### TASK GOAL:
Reproduce the text lines of each record below word for word, leaving the pictures out.

____

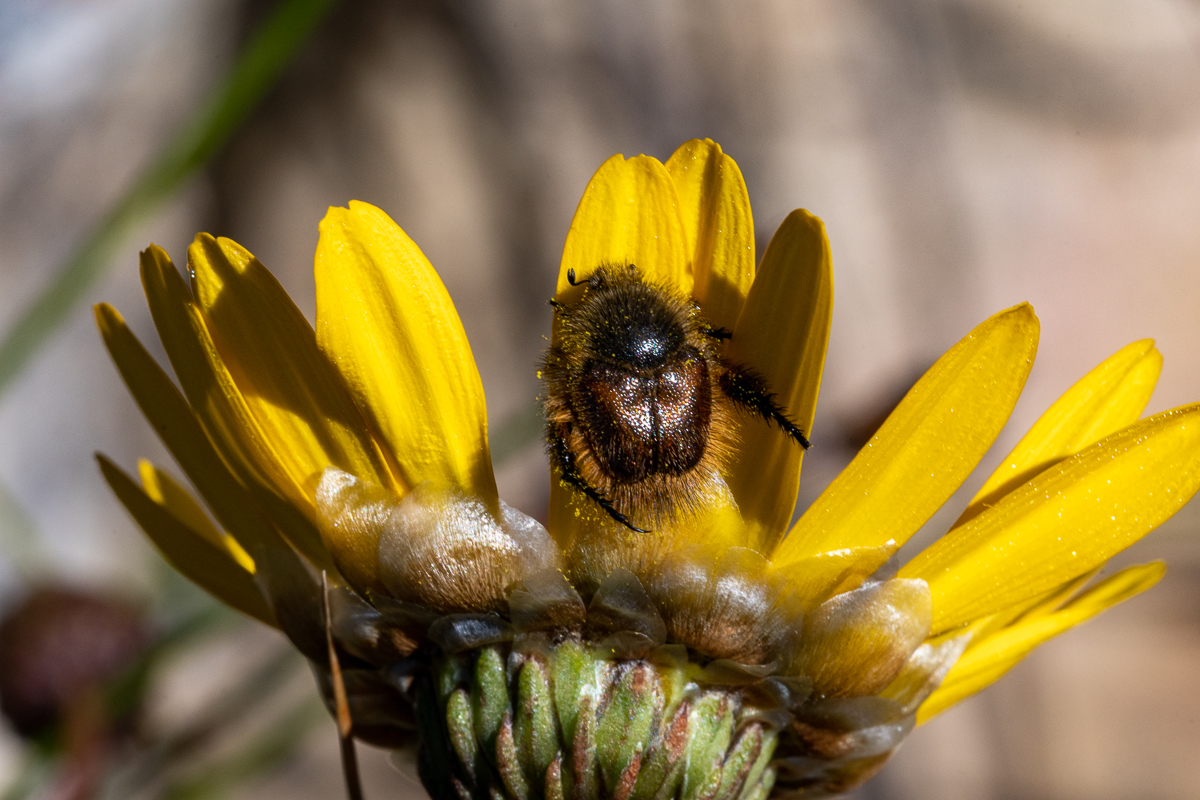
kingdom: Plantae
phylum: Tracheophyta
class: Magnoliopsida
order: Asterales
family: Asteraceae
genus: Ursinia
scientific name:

____

### ANSWER:
kingdom: Plantae
phylum: Tracheophyta
class: Magnoliopsida
order: Asterales
family: Asteraceae
genus: Ursinia
scientific name:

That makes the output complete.